I REMEMBER WHEN I RECEIVED my polio vaccine. At least I think I do. It must have been in first or second grade and we were told to line up single file outside the nurse’s room and wait for our turn to get “the needle.” I survived; I didn’t cry. Baseball cards were a bigger deal.
For my parents I can only imagine the weight that was lifted by the vaccinations given to my sister and me. A few years earlier there had been an epidemic of poliomyelitis in the U.S. According to ProPublica, the non-profit online news service, that outbreak killed over 3,000 in this country and paralyzed another 20,000 or more. Kids then knew about iron lungs like kids today know about respirators. And then, in 1955, Dr. Jonas Salk’s vaccine began to be administered, and case rates of the illness “dropped by as much as 90%.” This scourge was eradicated worldwide…. but not entirely.

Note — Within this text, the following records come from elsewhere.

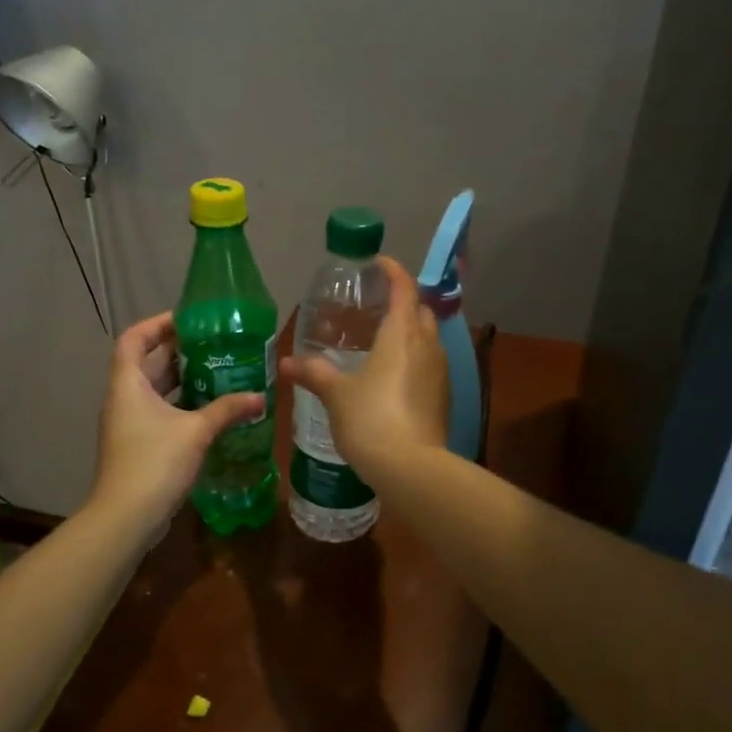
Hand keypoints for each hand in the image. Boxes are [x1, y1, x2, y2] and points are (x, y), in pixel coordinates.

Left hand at [89, 311, 264, 531]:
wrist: (126, 517)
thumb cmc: (155, 462)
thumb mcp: (196, 431)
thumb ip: (227, 410)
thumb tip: (260, 397)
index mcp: (128, 384)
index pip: (134, 338)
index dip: (157, 323)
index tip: (189, 320)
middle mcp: (124, 398)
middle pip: (147, 362)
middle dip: (178, 351)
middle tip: (215, 344)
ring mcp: (129, 423)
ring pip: (155, 389)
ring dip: (182, 379)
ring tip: (218, 372)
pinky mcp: (138, 444)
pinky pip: (159, 412)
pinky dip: (181, 405)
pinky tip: (210, 410)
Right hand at [279, 255, 447, 480]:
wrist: (411, 468)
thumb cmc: (370, 419)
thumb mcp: (336, 394)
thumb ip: (314, 373)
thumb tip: (287, 362)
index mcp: (402, 334)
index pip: (403, 288)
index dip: (392, 271)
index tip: (377, 264)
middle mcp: (427, 345)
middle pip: (420, 310)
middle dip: (402, 302)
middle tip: (374, 307)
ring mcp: (440, 372)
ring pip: (428, 338)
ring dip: (410, 332)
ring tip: (381, 340)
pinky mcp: (444, 397)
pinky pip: (430, 364)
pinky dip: (414, 359)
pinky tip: (392, 376)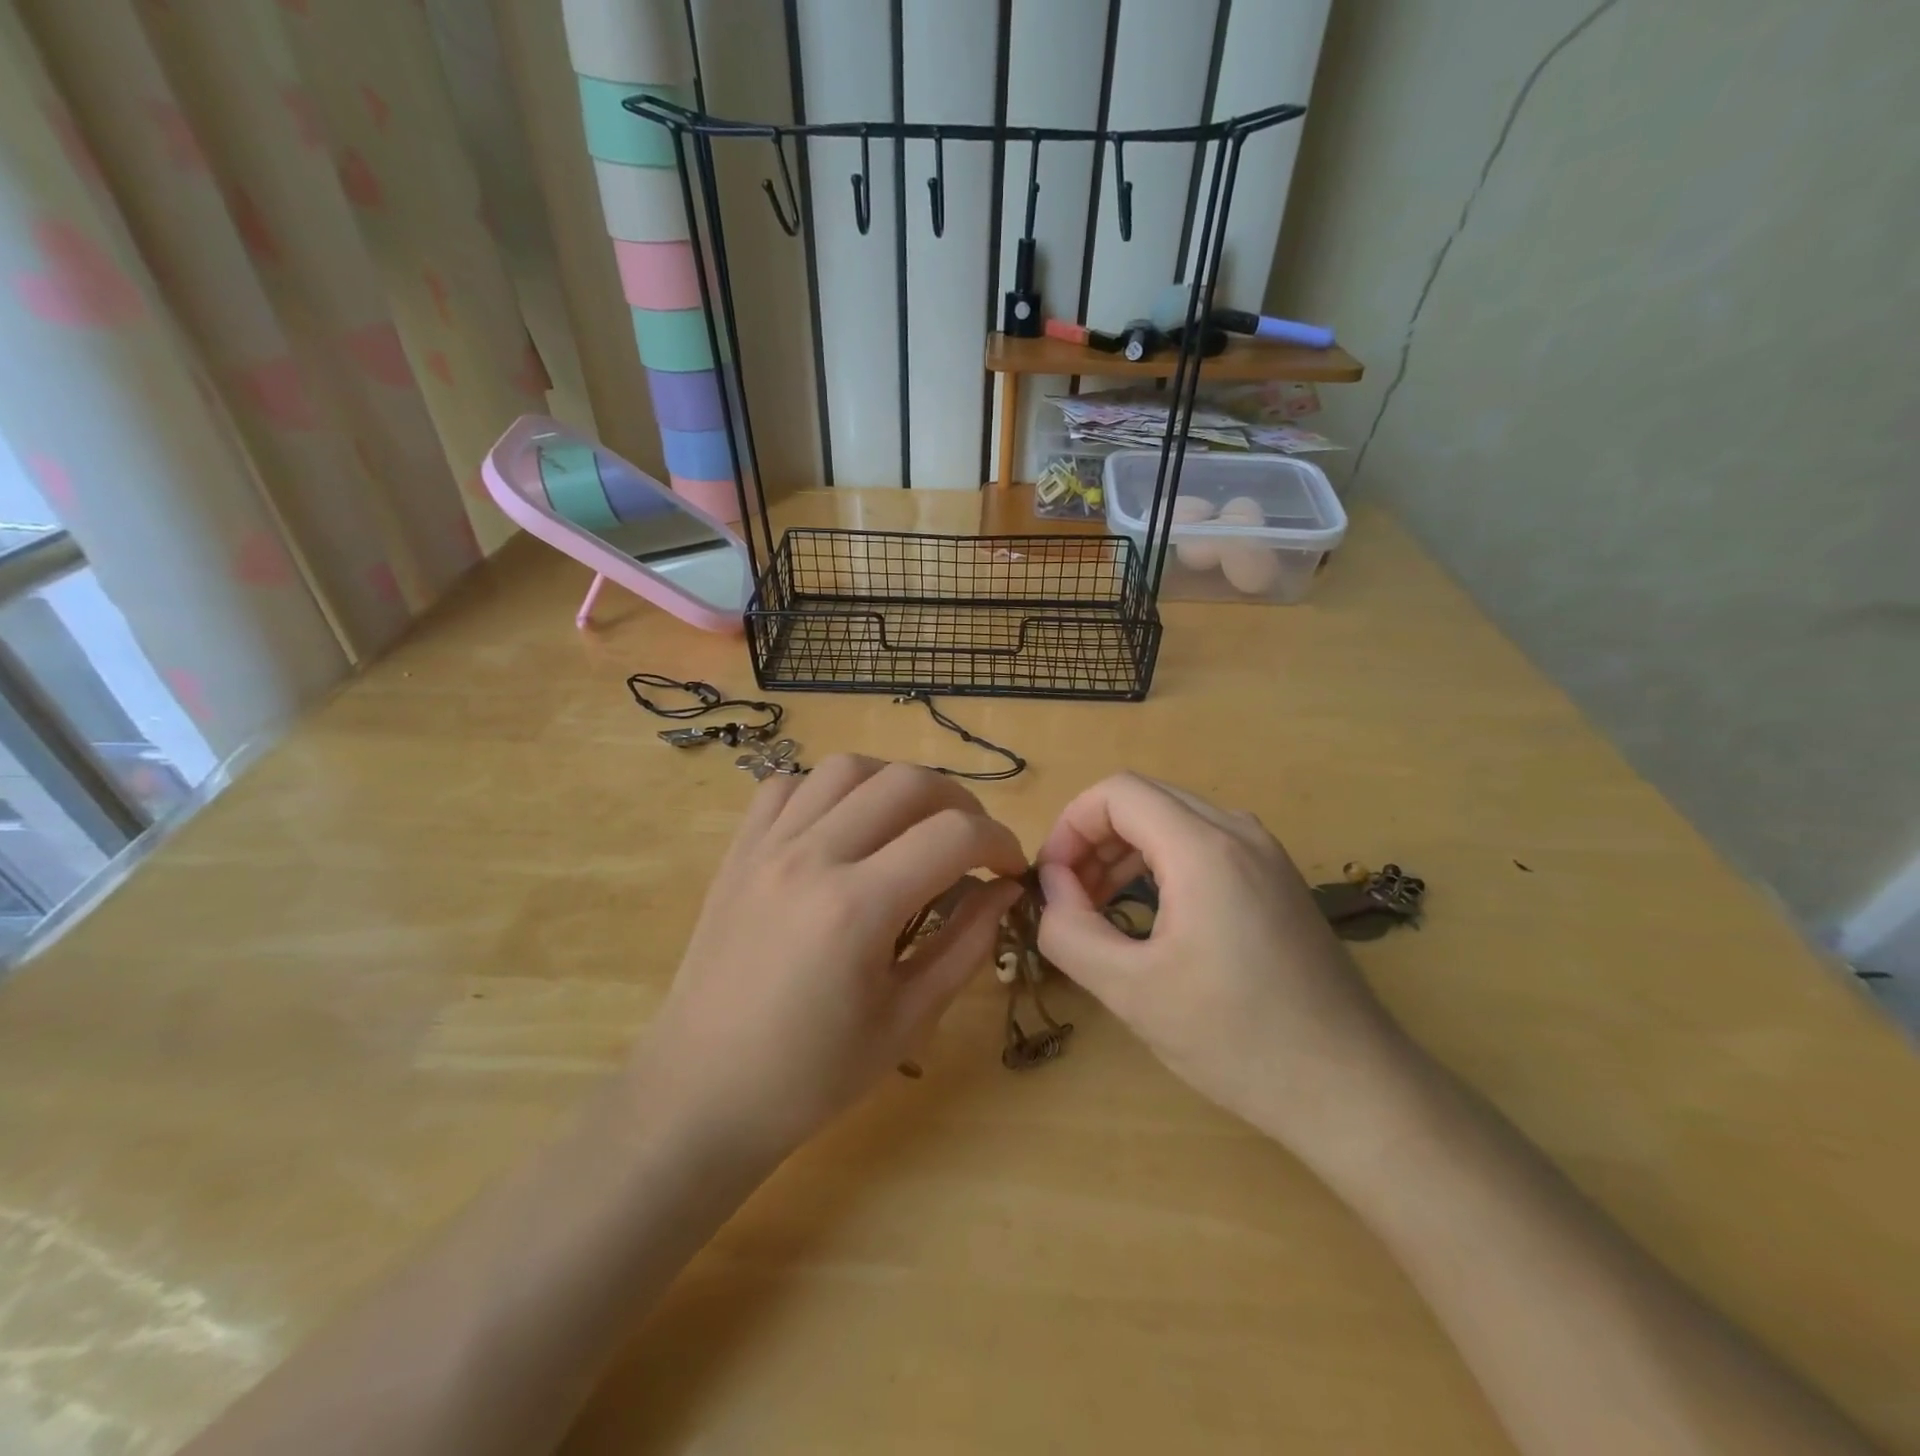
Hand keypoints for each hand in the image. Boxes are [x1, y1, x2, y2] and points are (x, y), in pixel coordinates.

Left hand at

It’s a complex public health and scientific story and it starts with the development of a second vaccine that is given orally (no needle!). That made it easier and less expensive to vaccinate kids, a big advantage in poor countries. That second version is as effective as the first; if you’re vaccinated by either version you are protected from polio.
The difference between the vaccines is that the second, oral version uses a weakened polio virus as a component of the vaccine. When discarded or excreted, it is possible that this second type of vaccine could spread the virus to people who are not vaccinated. So the oral vaccine is no longer used in this country. But it is one possible explanation why an unvaccinated Rockland County man was recently diagnosed as paralyzed by the polio.
When discarded or excreted? However you define it, we’re talking about sewage. We really need to know what’s in our sewers so we can protect ourselves and our environment. We can also learn about upcoming threats based on what’s being discharged as wastewater, what is called wastewater surveillance. It works to alert epidemiologists to trends in the spread of infectious diseases, including Covid-19, for instance, and the Columbia County Health Department hopes to get some help from a Syracuse University wastewater surveillance project, which is selecting communities to monitor wastewater treatment.
County Health Director Jack Mabb said the county will continue to monitor wastewater in Hudson for Covid and hopes to add other marker substances including, he hopes, opioid use. And now polio is “under discussion” as a virus to monitor.
The county could use some help. The state Department of Health publishes a list of each county’s polio vaccination rate, the percent of all children18 years and younger who have received their polio shots. Columbia, at 74.8%, is among the lower scoring counties, even lower than the figure for the whole state, which is 78.9%.
If all this is too much science, just remind yourself that vaccines can produce miracles but only if the public gets vaccinated. Yes, there are inequities: manufacturers can sometimes make huge profits if vaccines are effective but they should also share the formulas that taxpayers have subsidized. But for all that, vaccines are powerful tools that save millions of lives. The people who urge us to avoid vaccines have nothing to offer in return, nothing but ignorance and false choices.